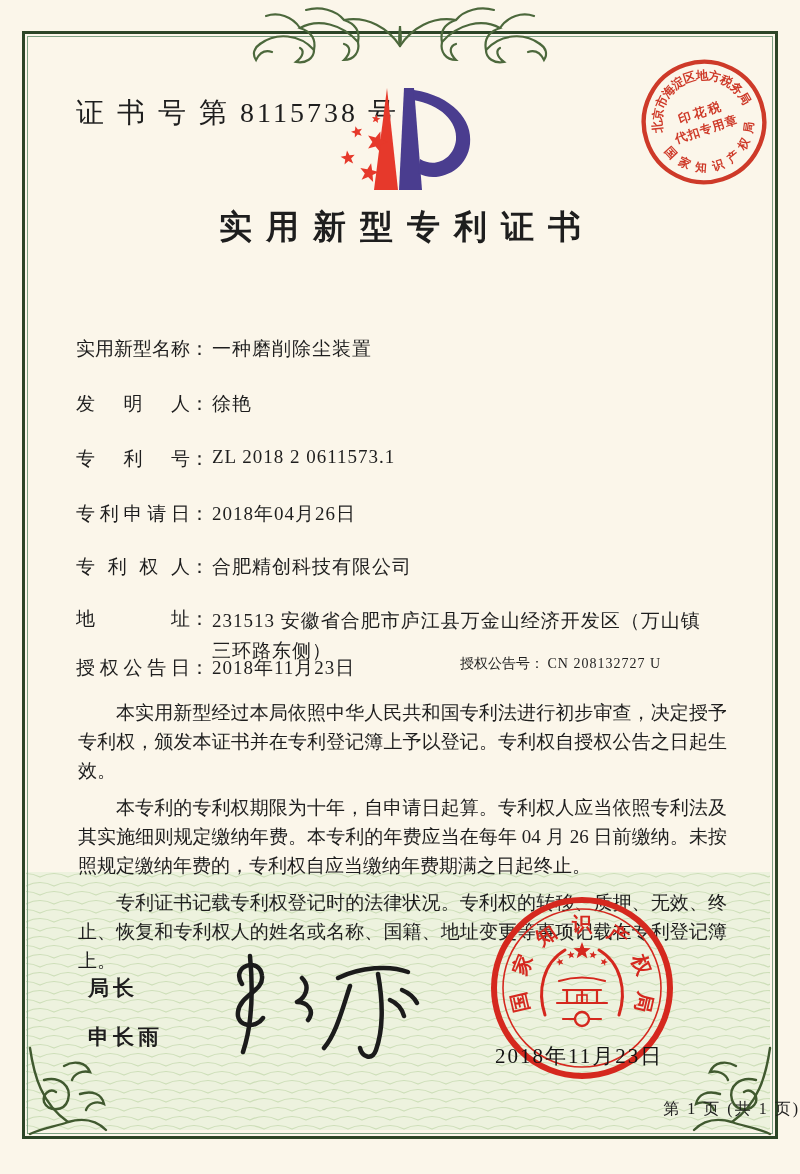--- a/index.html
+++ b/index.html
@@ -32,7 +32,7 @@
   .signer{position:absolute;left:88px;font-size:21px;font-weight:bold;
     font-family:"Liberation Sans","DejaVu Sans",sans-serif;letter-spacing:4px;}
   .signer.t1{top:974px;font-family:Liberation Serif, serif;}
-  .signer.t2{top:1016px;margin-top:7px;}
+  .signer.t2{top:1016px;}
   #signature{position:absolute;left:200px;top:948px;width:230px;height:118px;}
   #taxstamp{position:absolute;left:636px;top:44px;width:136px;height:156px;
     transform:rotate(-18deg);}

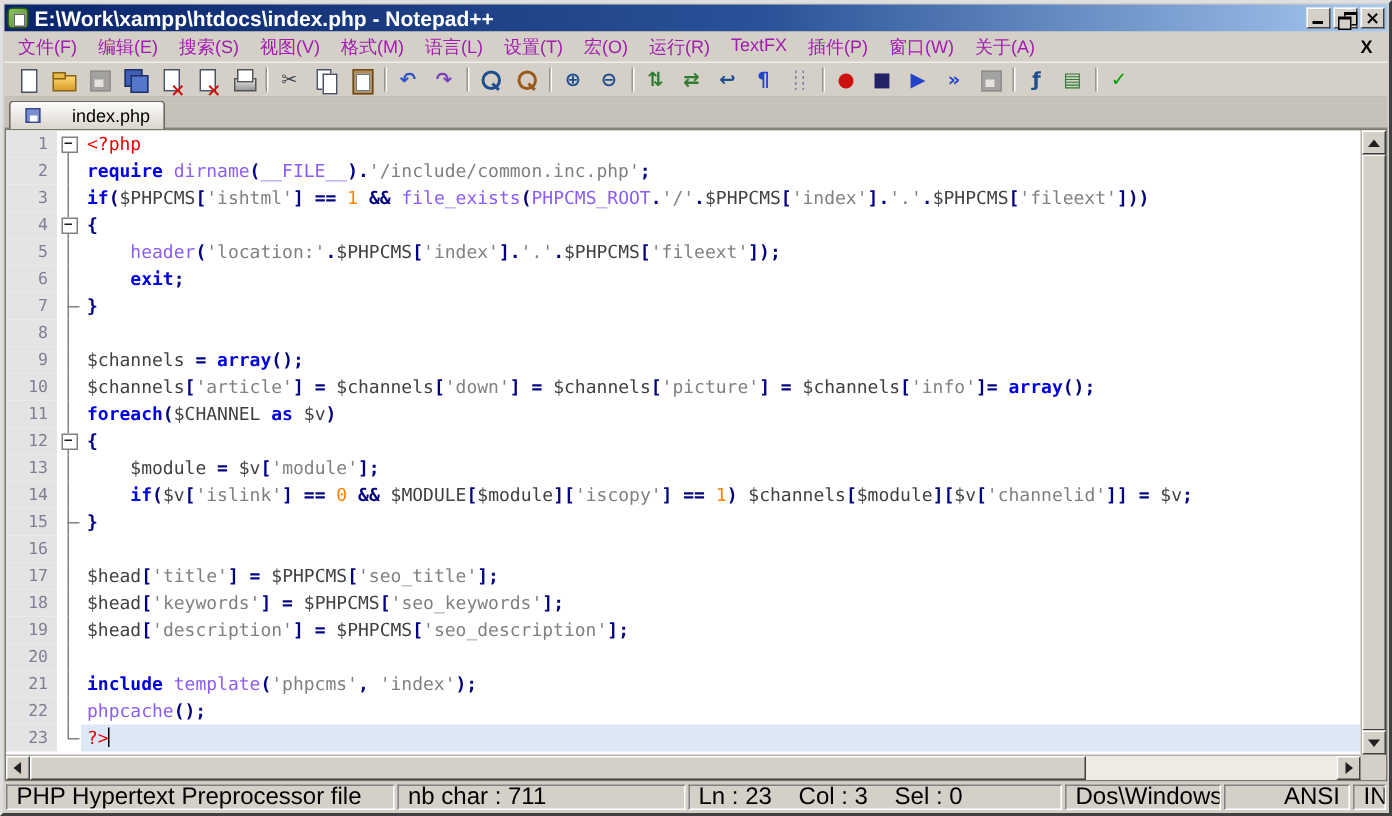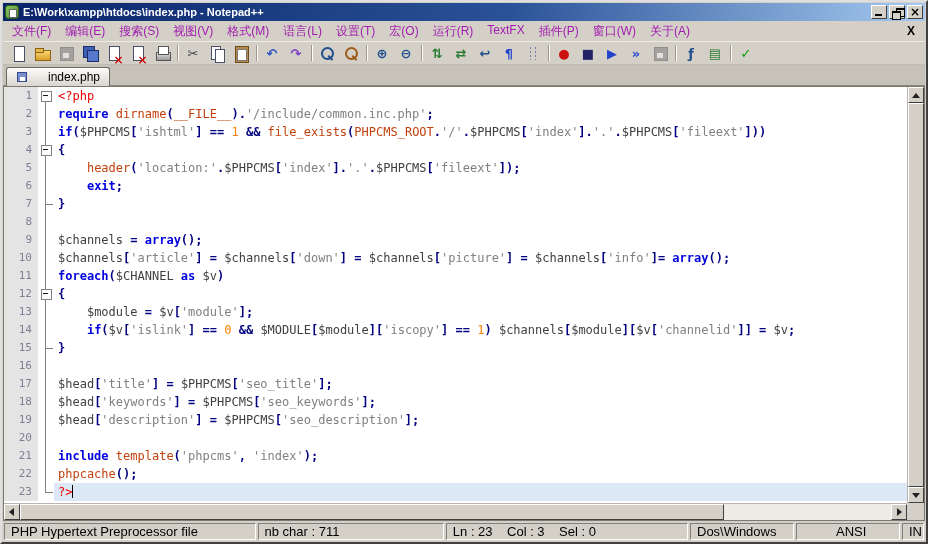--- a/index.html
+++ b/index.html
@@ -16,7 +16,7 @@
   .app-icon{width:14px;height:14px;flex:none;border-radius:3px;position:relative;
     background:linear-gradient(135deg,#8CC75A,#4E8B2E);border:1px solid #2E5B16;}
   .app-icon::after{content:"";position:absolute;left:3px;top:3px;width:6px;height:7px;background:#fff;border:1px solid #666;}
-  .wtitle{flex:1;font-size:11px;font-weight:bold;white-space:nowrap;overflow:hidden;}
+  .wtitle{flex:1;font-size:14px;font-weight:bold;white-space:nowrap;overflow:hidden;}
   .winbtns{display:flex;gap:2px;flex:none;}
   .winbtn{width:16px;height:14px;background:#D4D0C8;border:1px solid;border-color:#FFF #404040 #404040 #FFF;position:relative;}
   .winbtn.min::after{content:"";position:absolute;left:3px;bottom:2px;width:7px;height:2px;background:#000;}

* * *

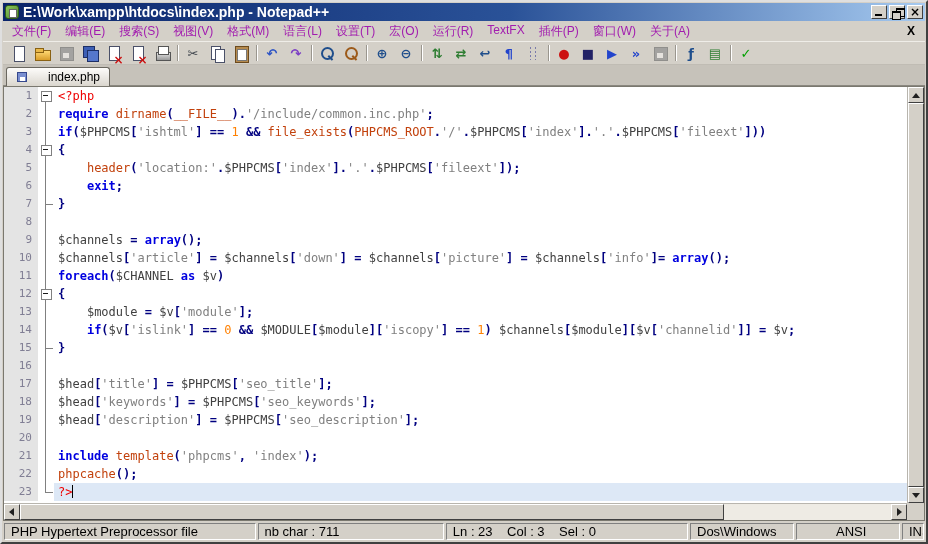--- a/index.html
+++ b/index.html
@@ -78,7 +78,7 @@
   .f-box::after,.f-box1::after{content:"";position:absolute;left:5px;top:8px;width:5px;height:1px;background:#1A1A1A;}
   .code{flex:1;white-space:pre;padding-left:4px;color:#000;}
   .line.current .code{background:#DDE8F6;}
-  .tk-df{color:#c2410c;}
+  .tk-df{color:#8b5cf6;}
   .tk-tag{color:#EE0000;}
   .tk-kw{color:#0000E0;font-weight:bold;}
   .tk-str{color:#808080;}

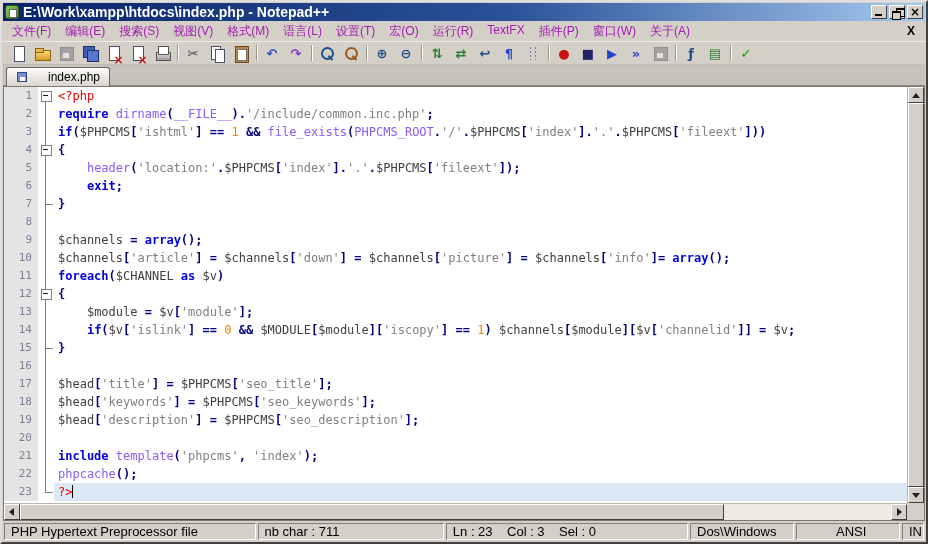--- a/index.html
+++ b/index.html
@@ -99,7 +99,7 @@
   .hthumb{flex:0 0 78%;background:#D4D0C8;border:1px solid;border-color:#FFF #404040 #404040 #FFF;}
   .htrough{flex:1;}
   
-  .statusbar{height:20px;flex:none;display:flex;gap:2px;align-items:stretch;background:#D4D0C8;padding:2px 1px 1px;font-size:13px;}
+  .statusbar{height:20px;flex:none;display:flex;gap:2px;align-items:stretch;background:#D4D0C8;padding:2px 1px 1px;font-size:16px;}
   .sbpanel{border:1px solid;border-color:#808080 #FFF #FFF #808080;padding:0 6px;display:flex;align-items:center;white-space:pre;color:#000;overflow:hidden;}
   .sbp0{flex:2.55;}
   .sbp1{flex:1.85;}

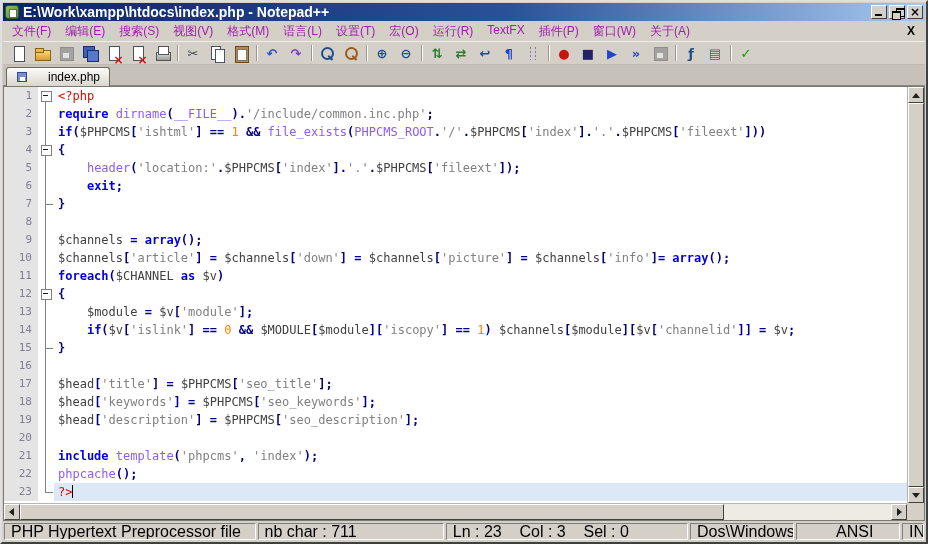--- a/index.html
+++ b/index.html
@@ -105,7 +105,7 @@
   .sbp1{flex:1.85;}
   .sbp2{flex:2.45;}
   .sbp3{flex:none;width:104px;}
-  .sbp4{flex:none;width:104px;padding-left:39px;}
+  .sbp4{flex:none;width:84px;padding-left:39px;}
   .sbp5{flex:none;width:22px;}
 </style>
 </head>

> [About this exercise]: Within the entries, find each line holding the string "after". Reply with how many there are, as a number alone.

> [Result of the exercise]: 3